I have been thinking on how an app could be "perfectly" isolated from the rest of the system. Now I know we will never achieve "perfect" in practice, but in theory, how could one go about it? I put together a few thoughts:
- IMHO the security that we are talking about has to be on the lowest possible level or in other words the only place that software cannot circumvent: hardware.
I am not advocating against security restrictions on higher levels, but since with higher level the complexity also rises, there will be security holes and someone will find them.
Now by hardware I mean of course the kernel-mode of the processor and its rings.
- I have looked on the various system calls of different operating systems and here again I see that there is already a huge amount of complexity in the number of system calls. If I were to create a sandbox, I would reduce the system calls to the absolute minimum required.
Here it is worth mentioning, that the apps that are supposed to run in this sandbox can by any means be implemented/built specifically for the sandbox. I do not want to introduce the requirement to be able to port existing applications into this sandbox!

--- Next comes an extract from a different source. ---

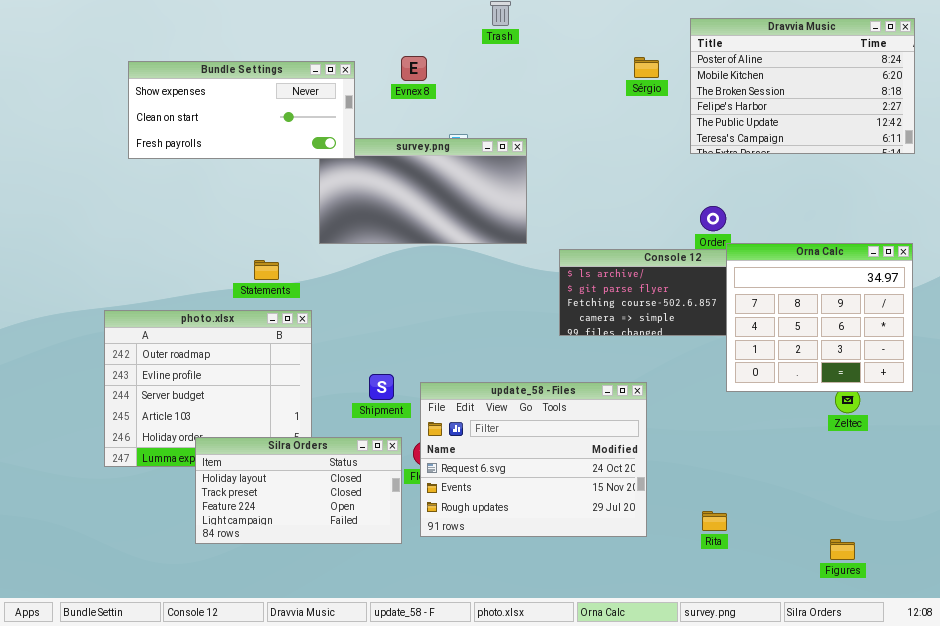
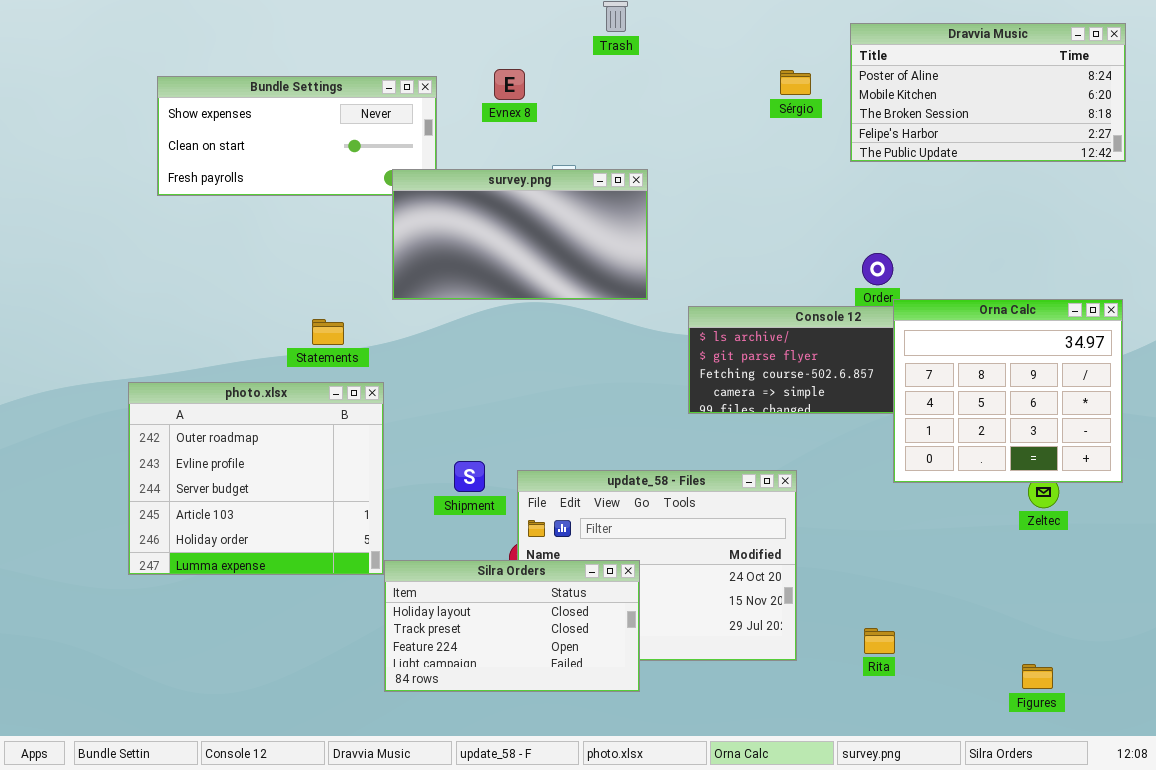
Dravvia Music: [690,18,915,154] -> [850,23,1126,162], resized
survey.png: [319,138,527,244] -> [392,169,648,300], raised
Silra Orders: [195,437,402,544] -> [384,560,640,692], moved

So to have something we can agree on lets say the apps in the sandbox need:
- timing (Edit in response to @Pascal: time & date, hardware timers)
- reading / writing / creating / deleting files (no directory modification required)
- display (specifically opengl)
Of course those need to be restricted too: There will be a supervisor process that decides to which hosts the sandboxed process may connect and which files it may see and change and to which part of the screen it may draw.
- In C it is common practice to call functions with a pointer (or address) to a range in memory (e.g. an array or a string) and a number of bytes to read/write. When designing the system calls for the sandbox, I would go a way that is more common in higher level programming languages: every pointer must point to a struct that first contains the datatype of the memory range and it's size. Also I would only allow ranges in memory that have been accquired by calling one of the system calls, e.g. the system call will always know what it is working with and will fail if it is not given something already known to it in the first place (including a safe storage/copy of the the type and size information so that the kernel cannot be tricked into writing/reading outside of range).
As you probably guessed I made a few assumptions that would need verification. I am restricting those assumptions to the major OSs: Linux, Windows, MacOS, Android, iOS. PIU stands for Process in usermode (= not kernel mode). So here goes: Is it true that
- A PIU can only ever read/write its own memory never any other unless through system calls?
- A PIU can only ever access the harddrives through system calls?
- A PIU can only ever access the network through system calls?
- A PIU can only ever access any other hardware using system calls?
- When forking a process I can disable/remove/replace each and every system call?
- There is no way for a PIU to use any other system call then the ones I defined/allowed when forking?
- In a custom system call (= inside kernel mode) I can use the original system calls directly (without using interrupts)?
So far if all my assumptions are correct I would (theoretically) be able to create a "perfectly" safe sandbox. There is one area though I have absolutely no feel for: display.
How does opengl work? Does it directly talk to the graphics card or does it use system calls as well? Can something running on the GPU affect other graphical applications? Can I draw to any area of the screen or can that be restricted? Is the GPU somewhat connected to the current CPU mode (kernel/user)?
When answering this question please refrain from arguing that one should not replace system calls or one should use this or that existing sandbox/vm implementation. If we talk about the replacement of system calls please tell me what security and performance implications that might have and if we talk about existing sandbox implementations tell me how they solve certain problems that are related to the question or how certain malware circumvented their security mechanisms.